Over the years, anarchists and their allies continued to organize and streamline their tactics in Canada and abroad, slowly inching towards today’s characteristic Antifa brand. 

Two national events which took place in 2010 would cement Antifa as a staple of militant left-wing radicalism within Canada.  

The first of these was the Vancouver Olympics riot. In February 2010, hundreds of anarchist radicals descended on the city’s downtown to sow chaos. The vandals destroyed storefronts, damaged cars and intimidated pedestrians before clashing with the police. 

The “anti-Olympic” group organized themselves according to Black Bloc tactics – Antifa’s preferred method of violent confrontation. The Black Bloc is a cohesive unit meant to protect the identities of its members as they commit criminal acts. Anarchists who engage in this strategy often wear concealing clothes, masks and purposefully engage police officers and others in violent confrontations. 

“The demonstration involving a number of anarchists, some of whom dress all in black and employ a tactic called Black Bloc. This included a loosely organized group of thugs from Central Canada known to attach themselves to any cause, travel to any event that attracts media coverage and promote anarchy wherever they go,” claimed a statement given by Vancouver Police shortly after the riot. 

Shortly after the riot, an ensuing debate regarding the use of political violence would emerge within the Canadian left. 

In a rabble.ca op-ed dated to February 16, 2010, prominent Canadian left-wing activist and journalist Judy Rebick denounced the violent tactics employed during the riots and called for non-violent protest.  

“If diversity of tactics means that people who aim to commit vandalism and sometimes violence can come into the middle of a demonstration with black face masks and break up whatever takes their fancy when the vast majority of people involved don’t want them to, then I draw a line,” wrote Rebick.   

“It’s true that violent action gets more publicity, but it’s the wrong publicity that is about the violence itself, not about the issue.” 

While some mainstream leftists distanced themselves and publicly denounced the militant violence brewing among their ranks, the phenomenon would become more frequent and vicious over the years. 

The Vancouver riots would be replicated later that year during the G20 Toronto summit protests. Anarchists engaging in Blac Bloc tactics descended on the city causing havoc and widespread destruction of property. They hijacked formerly peaceful protests to fit their own ends and violently confronted the police. 

One article contemporary to the times published by the Toronto Star on May 18, 2010, warned of “militant” protests being organized by Ontario anarchist cells. 

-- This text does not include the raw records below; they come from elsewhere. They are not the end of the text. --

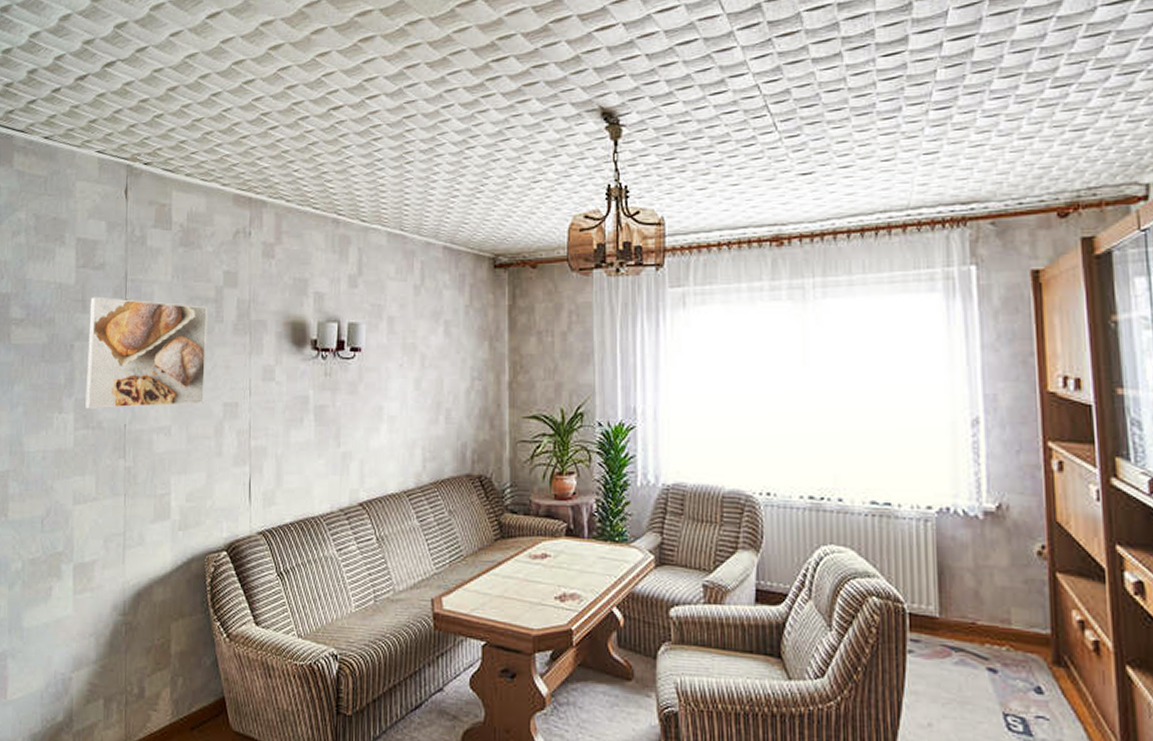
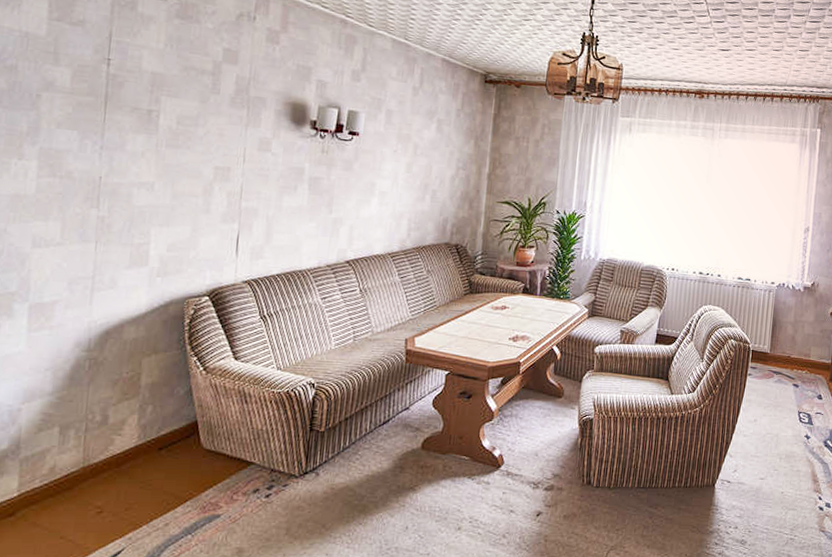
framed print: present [84,296,208,409] -> none [51,51,204,166]

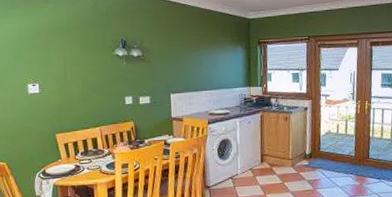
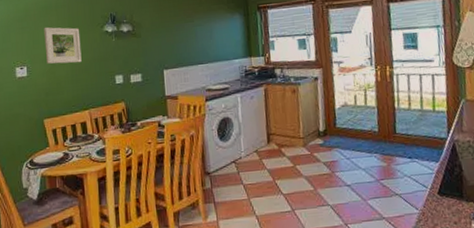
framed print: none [56,47,93,83] -> present [44,27,82,64]

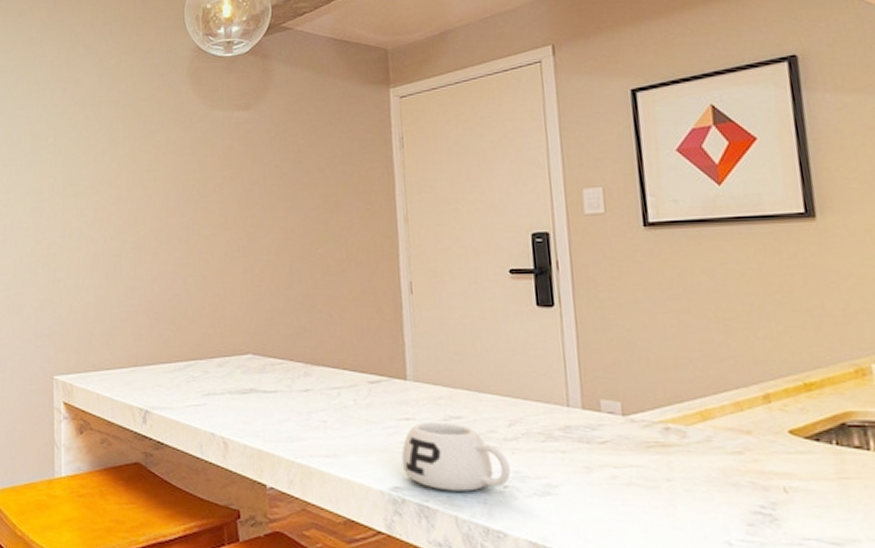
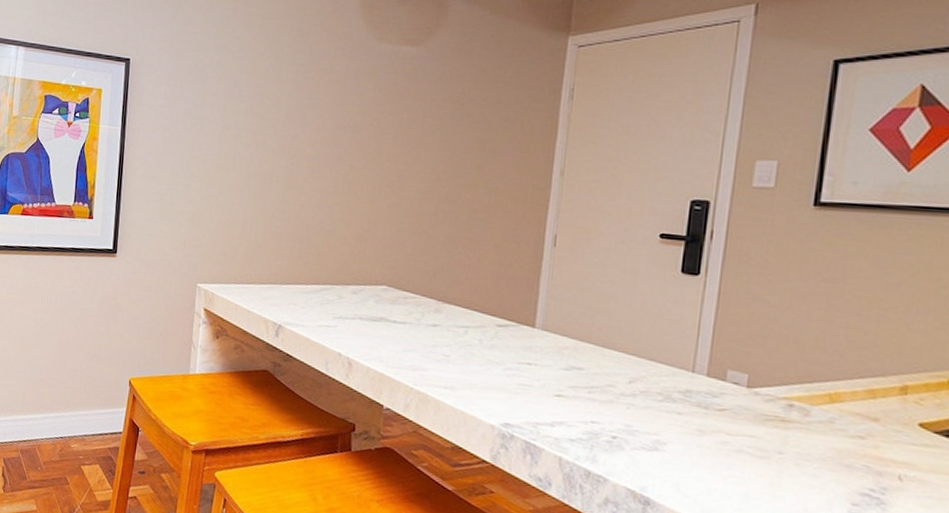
mug: present [401,421,511,492] -> none [516,368,622,437]

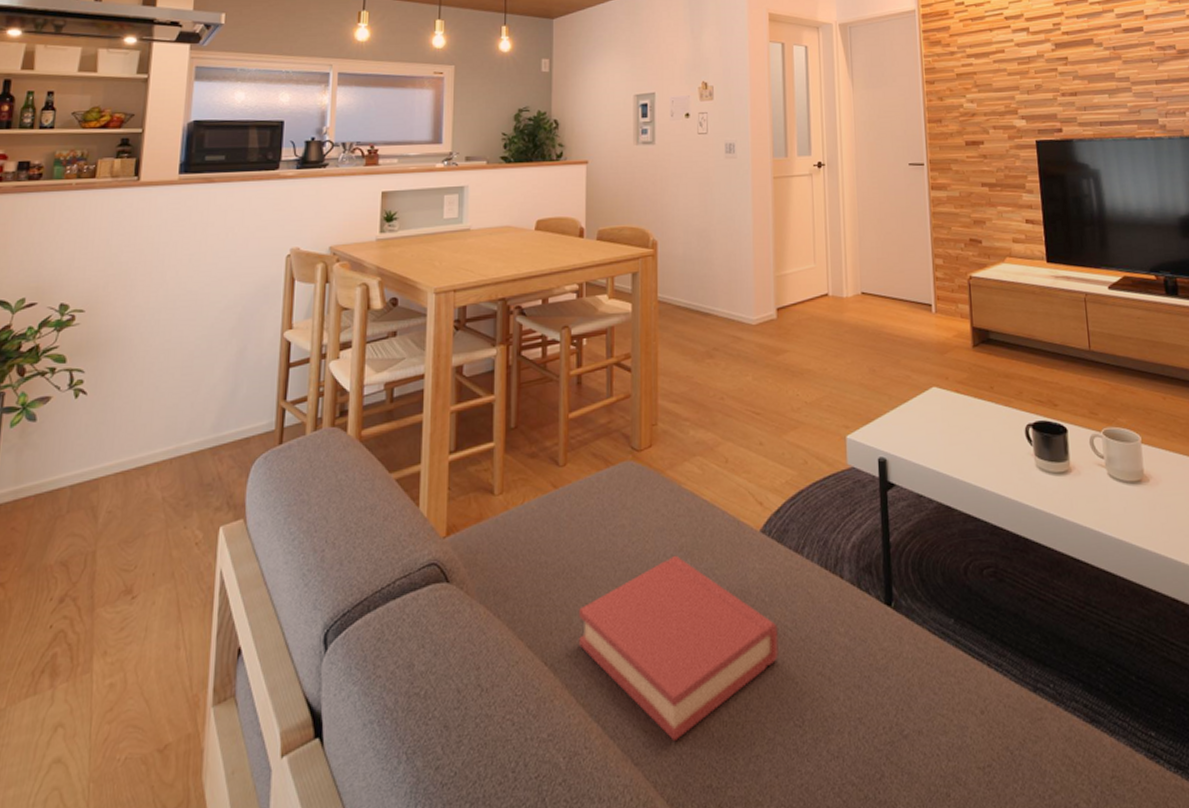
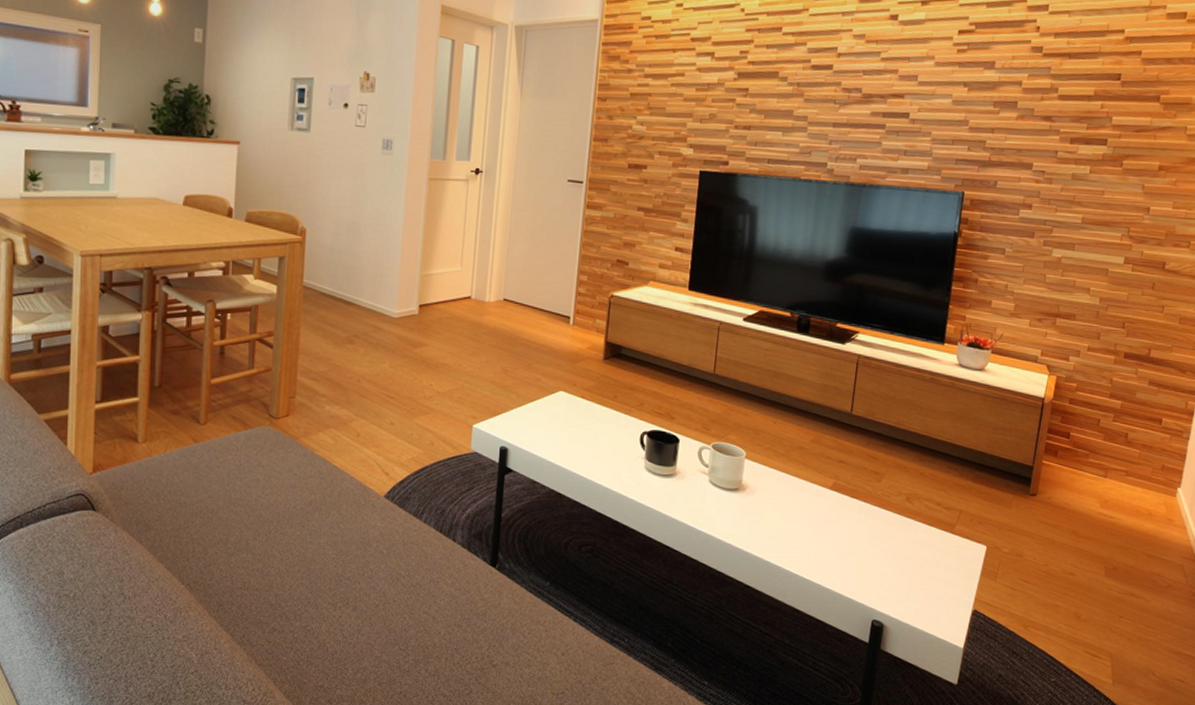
hardback book: present [578,555,779,742] -> none [212,508,392,652]

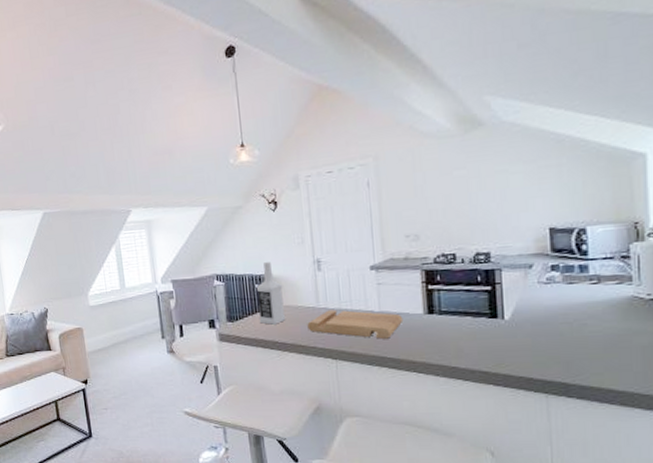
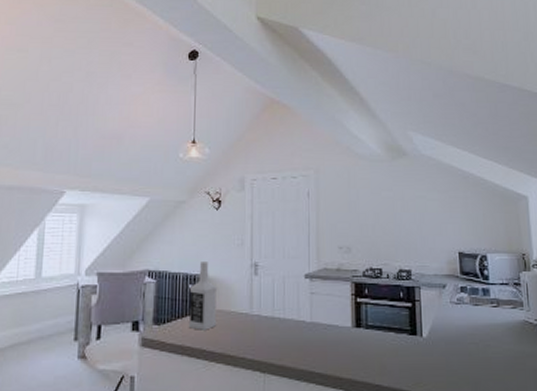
cutting board: present [307,309,404,339] -> none [238,317,333,352]

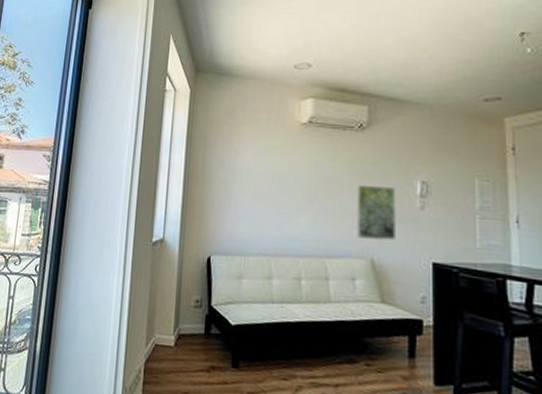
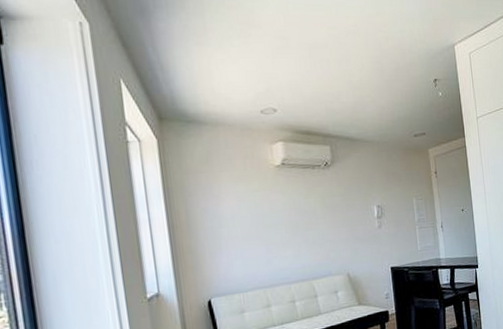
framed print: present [356,184,397,241] -> none [329,213,364,259]

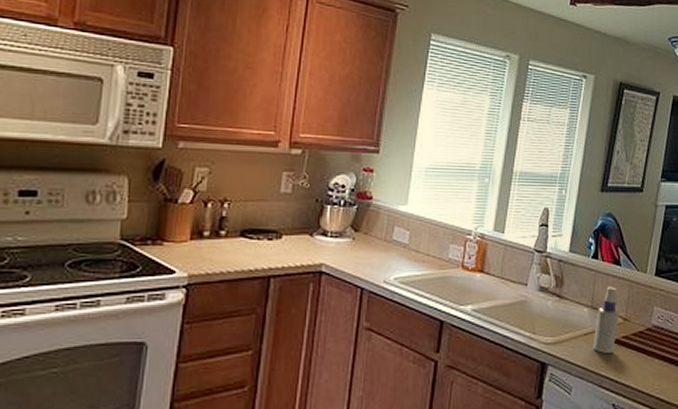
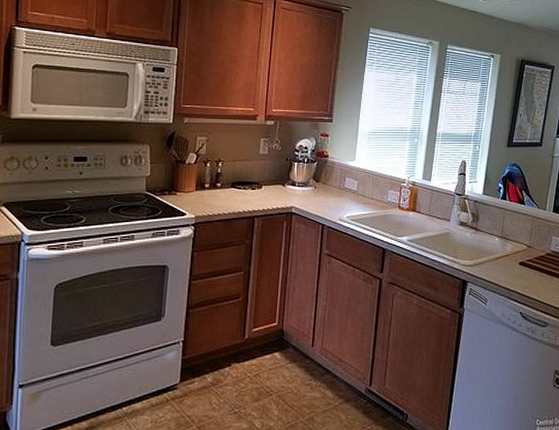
spray bottle: present [593,287,619,353] -> none [503,221,524,273]

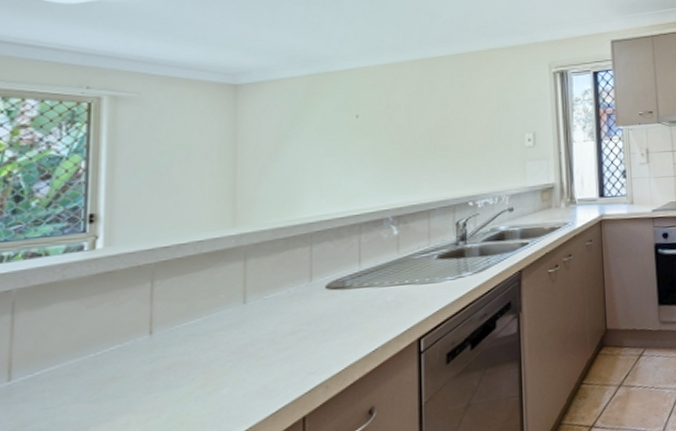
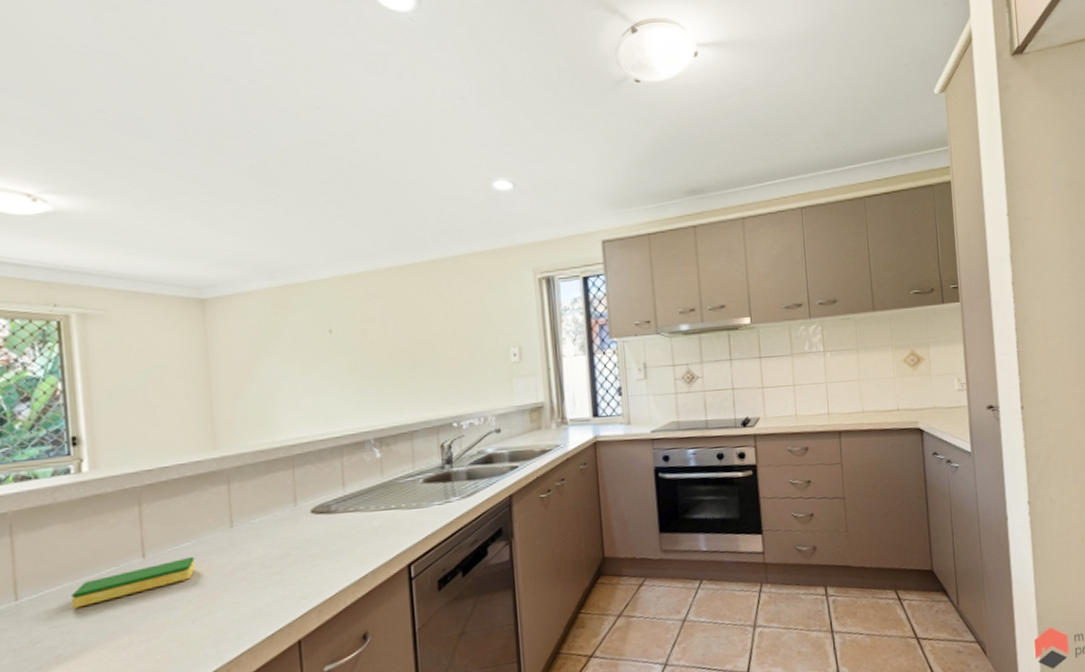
dish sponge: none [69,333,203,388] -> present [72,556,195,608]

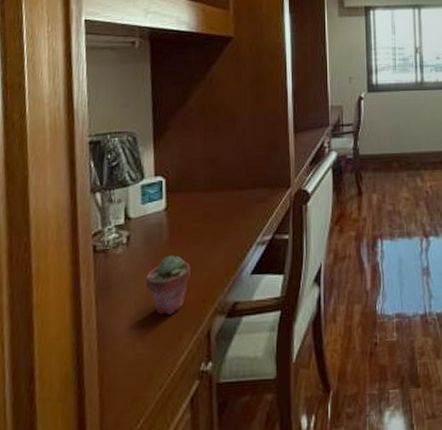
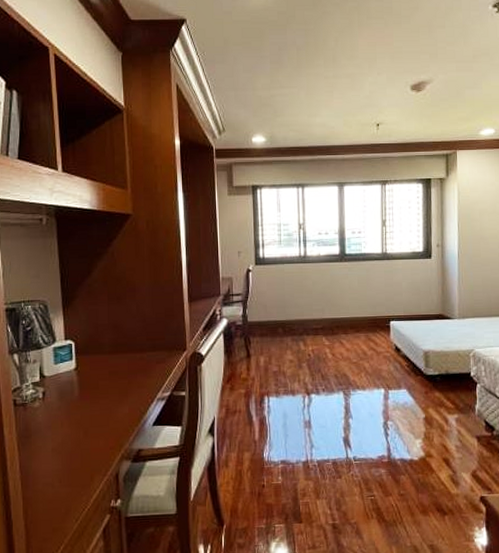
potted succulent: present [146,255,191,315] -> none [61,409,100,460]

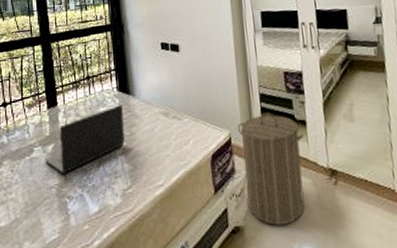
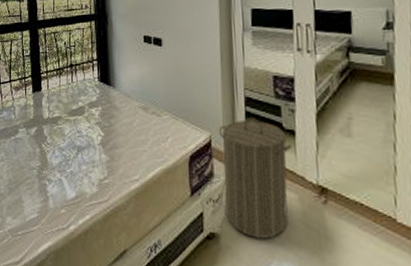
laptop: present [45,105,125,175] -> none [29,95,103,158]

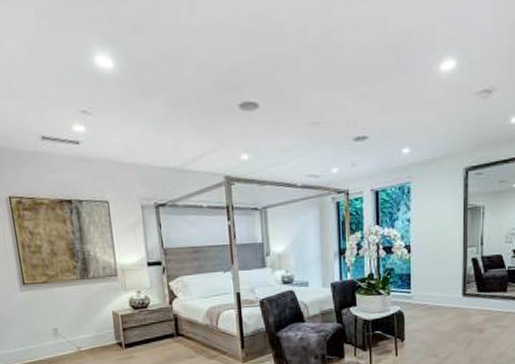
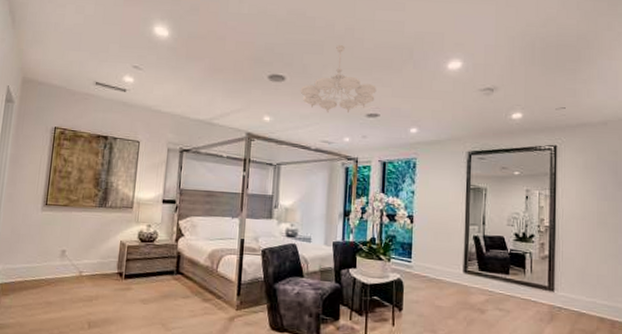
chandelier: none [277,53,362,141] -> present [300,44,377,114]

During the rioting, anarchist violence cost the City of Toronto and local business owners millions of dollars in repairs and damages. Rioters firebombed banks and set vehicles on fire throughout the streets of Toronto as they waged a two-day anarchy spree throughout the city.  

As a result of the clashes, 97 officers and 39 protesters were injured and over 1,000 people were arrested in connection with the chaos. 

The G20 protests were a turning point and rallying call for anarchists throughout Canada. Moving forward, Antifa would emulate the actions and tactics of the G20 protesters, extending the scope of their targets beyond state authority and policing, to broader political enemies. 

Today, many of the Black Bloc tactics honed throughout 2010 have been regularly seen deployed to censor speakers on university campuses and beyond.